Aim of the task: In the records below, find each line with the word "purposes" and copy it.

Source data:
========================

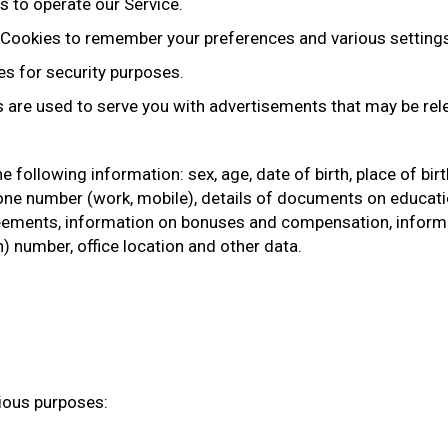
 to operate our Service.
Cookies to remember your preferences and various setting
s for security purposes.
 are used to serve you with advertisements that may be rele
 following information: sex, age, date of birth, place of birth
ne number (work, mobile), details of documents on education,
ments, information on bonuses and compensation, informat
n) number, office location and other data.
rious purposes:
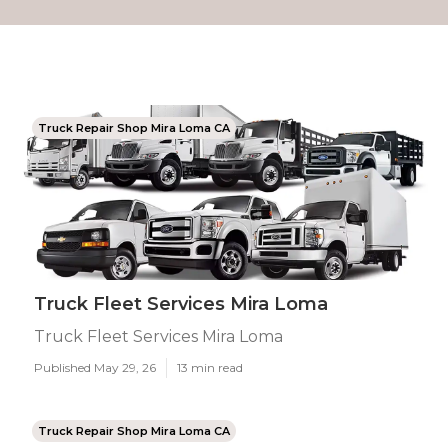
Truck Repair Shop Mira Loma CA
Truck Fleet Services Mira Loma
Truck Fleet Services Mira Loma
Published May 29, 26
13 min read
Truck Repair Shop Mira Loma CA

========================

Solution:
s for security purposes.
rious purposes:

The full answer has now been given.